- **Task to complete**:
Convert every line of the entries below into a numbered list, skipping blank lines and leaving out the pictures.

- **Chart understanding data**:
+++

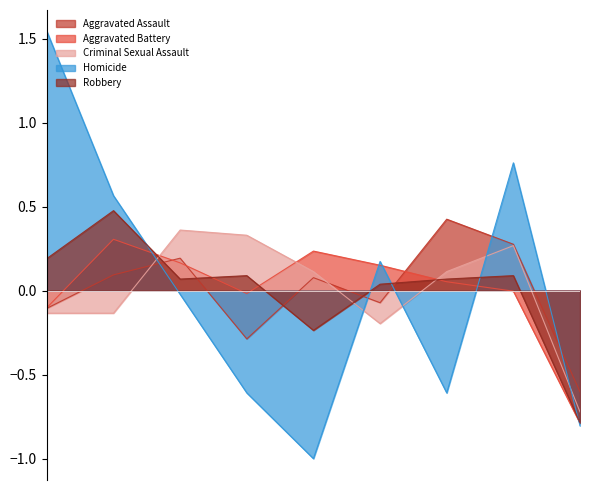

How many values in the Aggravated Assault series exceed 0?

5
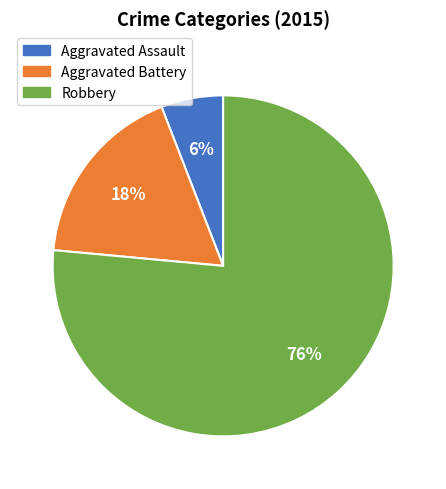

Is there any slice that represents more than half of the pie?

Yes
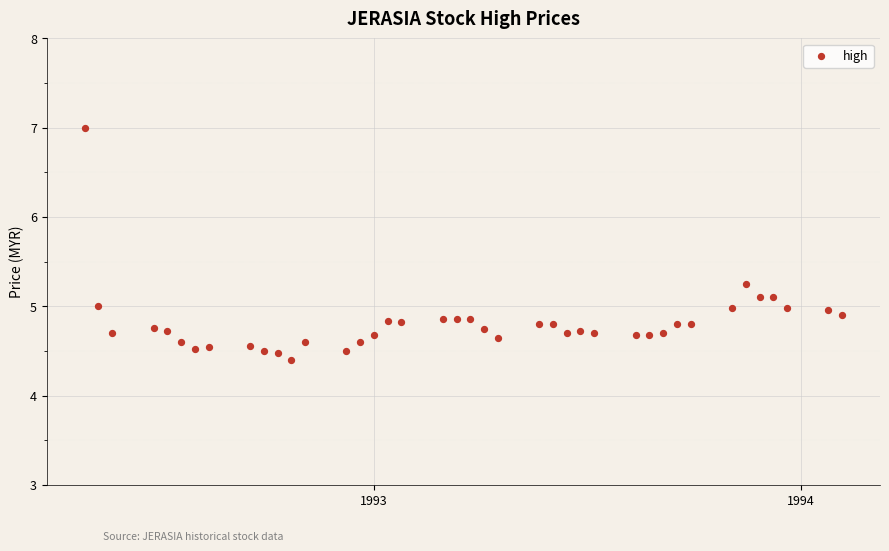

What is the range of Y values (max minus min)?

2.6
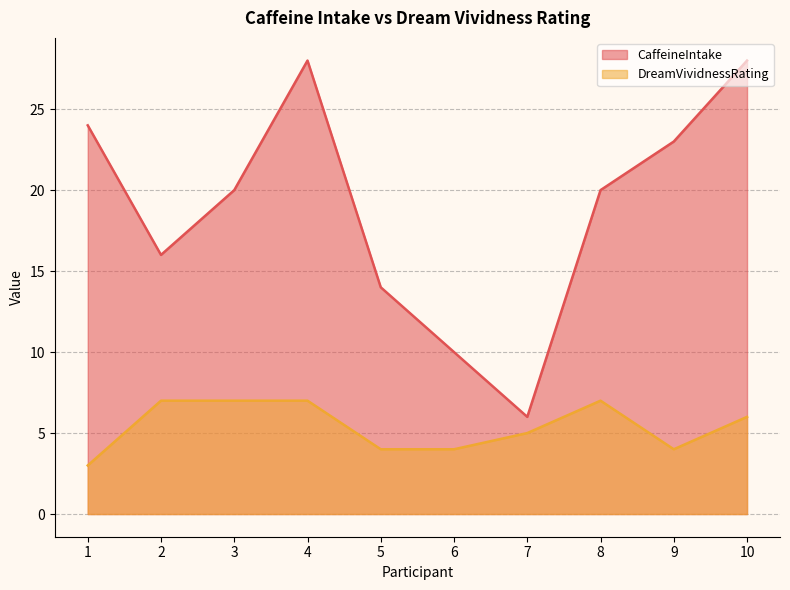

Is it true that DreamVividnessRating equals 4 at 5?

True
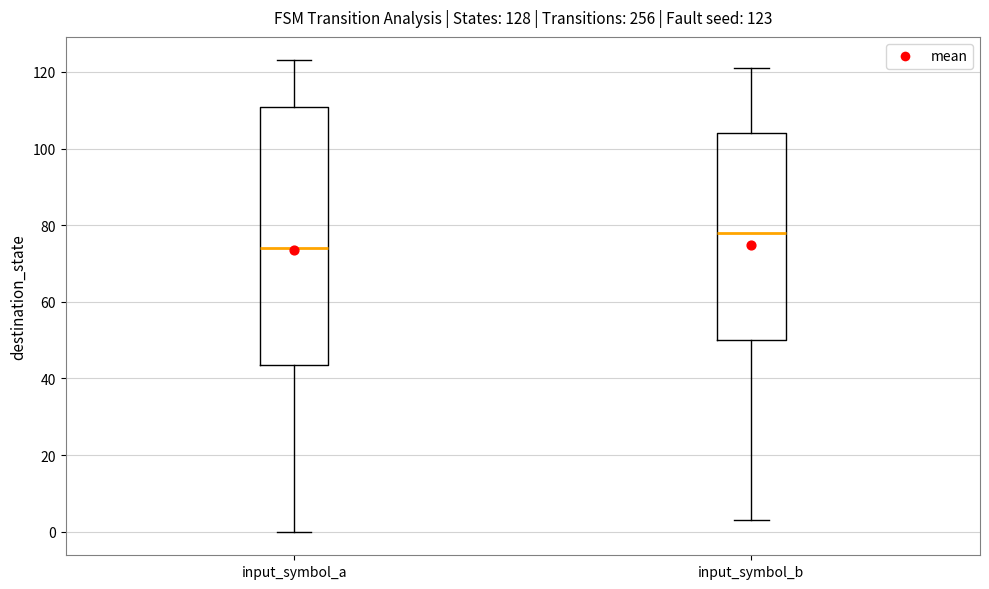

Comparing the boxes themselves (not the whiskers), which one is the tallest?

input_symbol_a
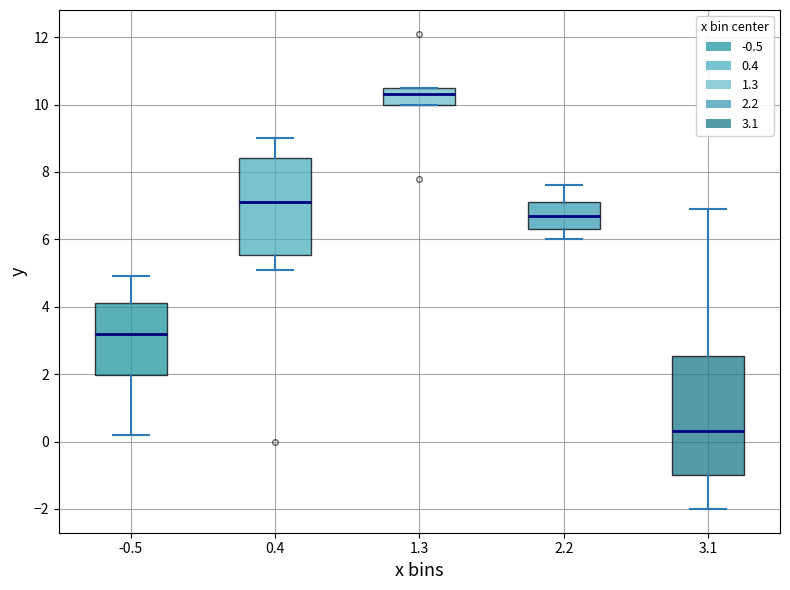

Which box is the tallest, from its lower edge to its upper edge?

3.1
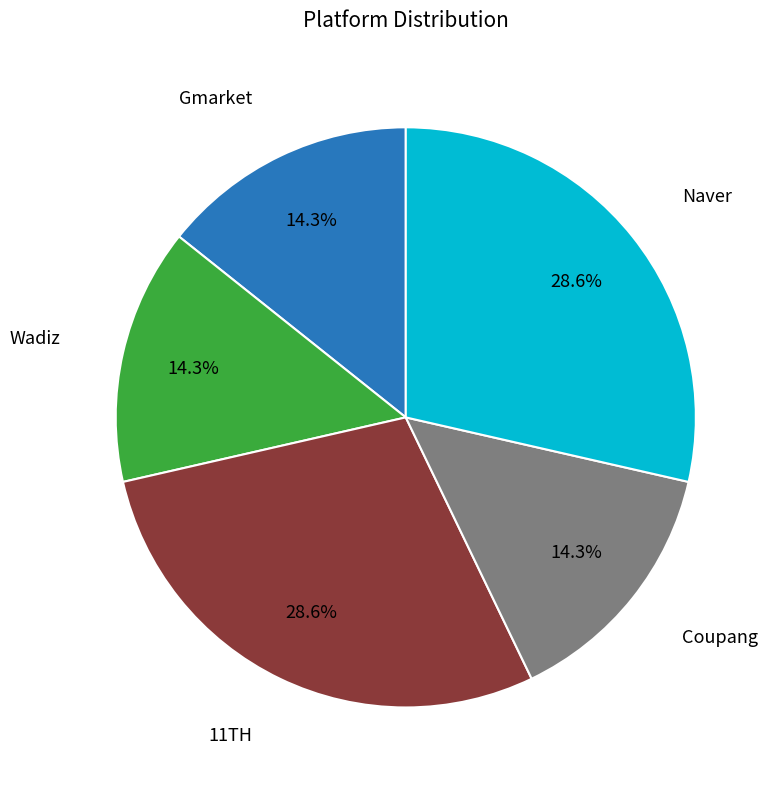

Is there any slice that represents more than half of the pie?

No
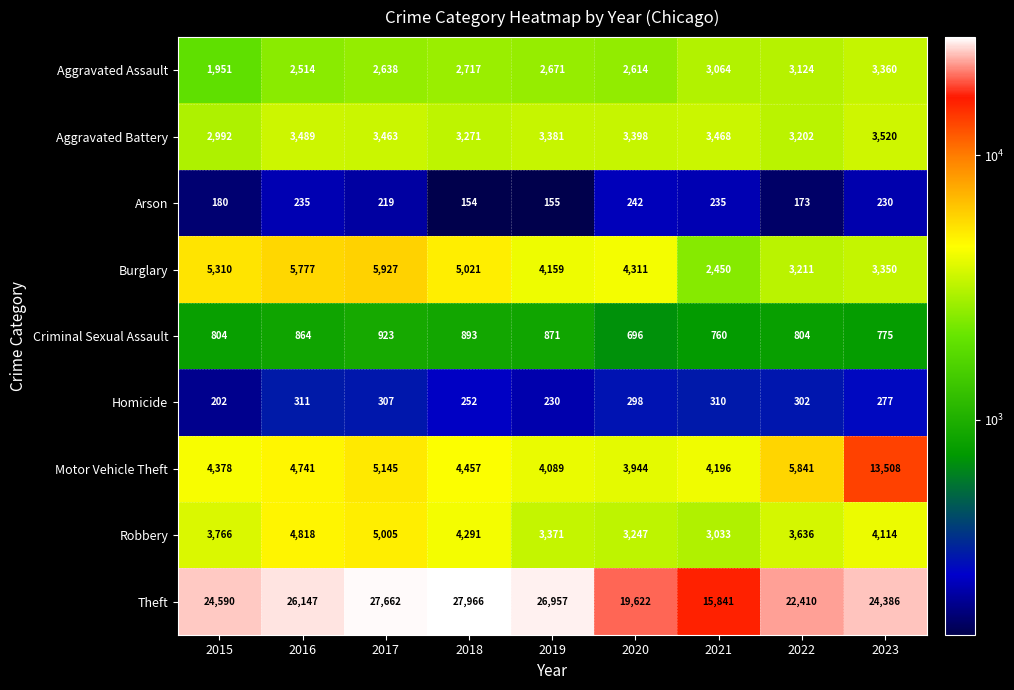

Is it true that Criminal Sexual Assault equals 1548 at 2019?

False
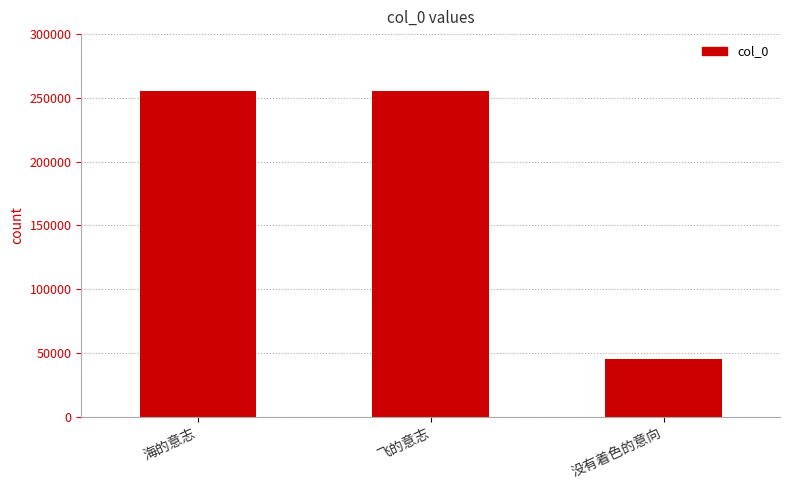

Is it true that the value at 飞的意志 is 66490?

False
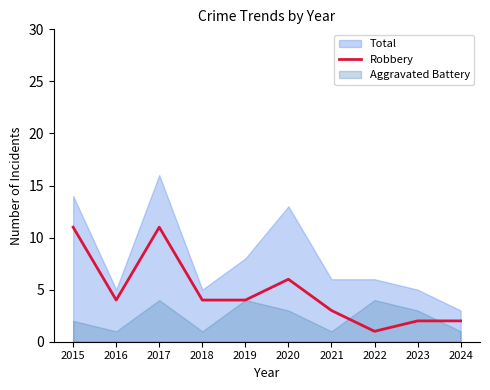

How many lines are shown in the chart?

1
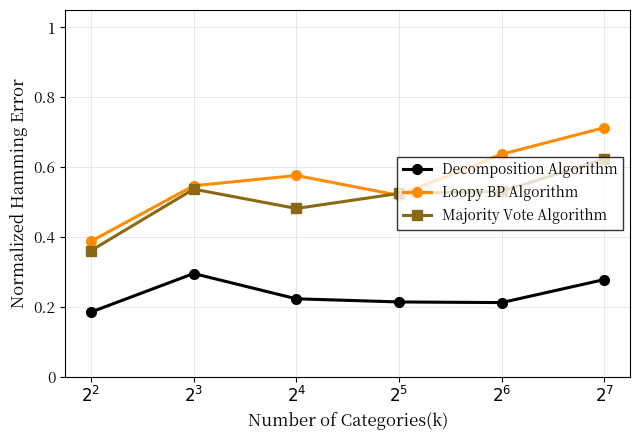

The Majority Vote Algorithm series shows 0.2 at $2^2$. True or false?

False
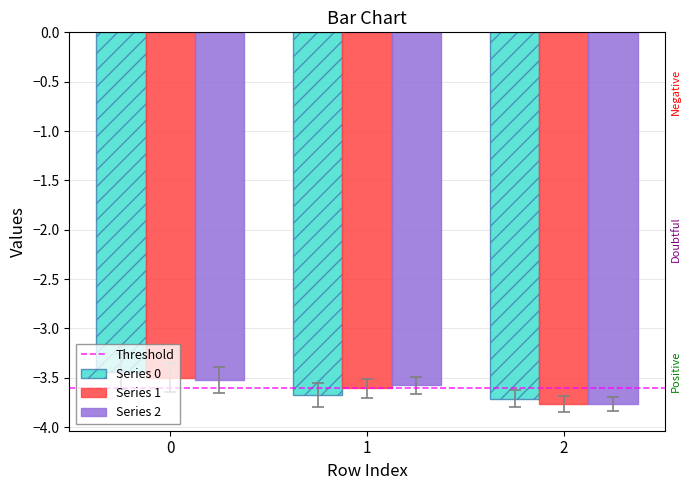

What is the total value across all series at 2?

-11.2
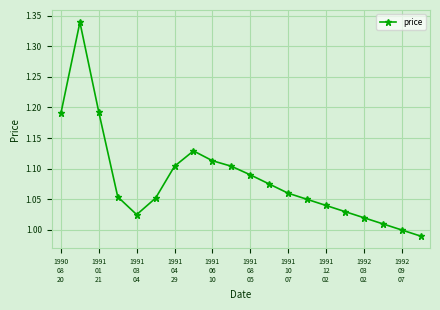

Is this an area chart (filled region under the line)?

No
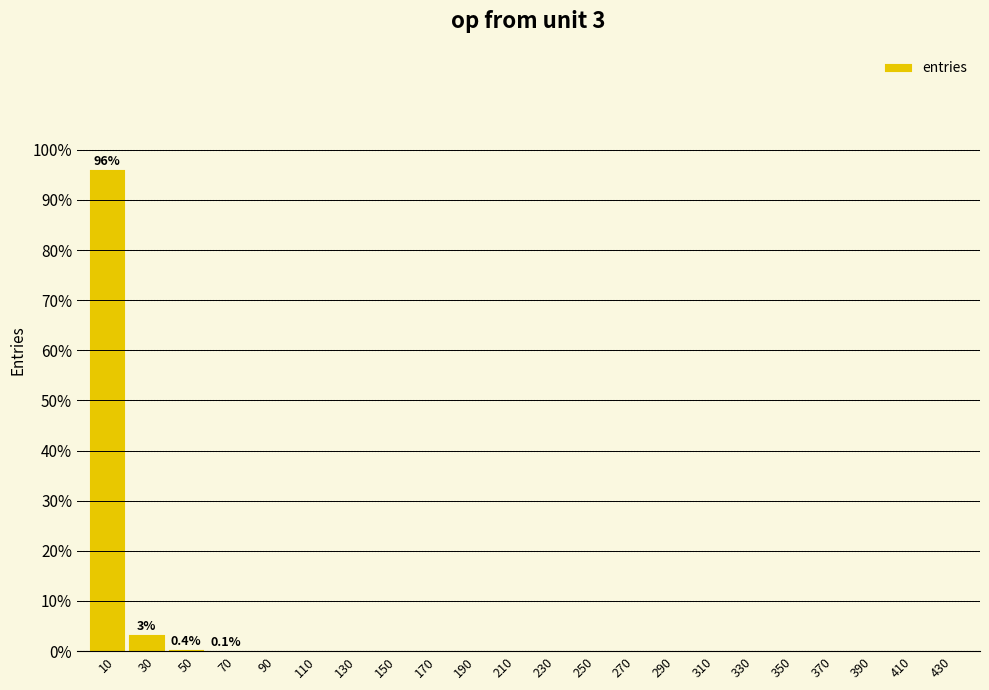

At which category does the chart reach its peak across all series?

10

+++

- **Solved problem**:
1. How many values in the Aggravated Assault series exceed 0?
2. 5
3. Is there any slice that represents more than half of the pie?
4. Yes
5. What is the range of Y values (max minus min)?
6. 2.6
7. Is it true that DreamVividnessRating equals 4 at 5?
8. True
9. Comparing the boxes themselves (not the whiskers), which one is the tallest?
10. input_symbol_a
11. Which box is the tallest, from its lower edge to its upper edge?
12. 3.1
13. Is there any slice that represents more than half of the pie?
14. No
15. Is it true that Criminal Sexual Assault equals 1548 at 2019?
16. False
17. Is it true that the value at 飞的意志 is 66490?
18. False
19. How many lines are shown in the chart?
20. 1
21. The Majority Vote Algorithm series shows 0.2 at $2^2$. True or false?
22. False
23. What is the total value across all series at 2?
24. -11.2
25. Is this an area chart (filled region under the line)?
26. No
27. At which category does the chart reach its peak across all series?
28. 10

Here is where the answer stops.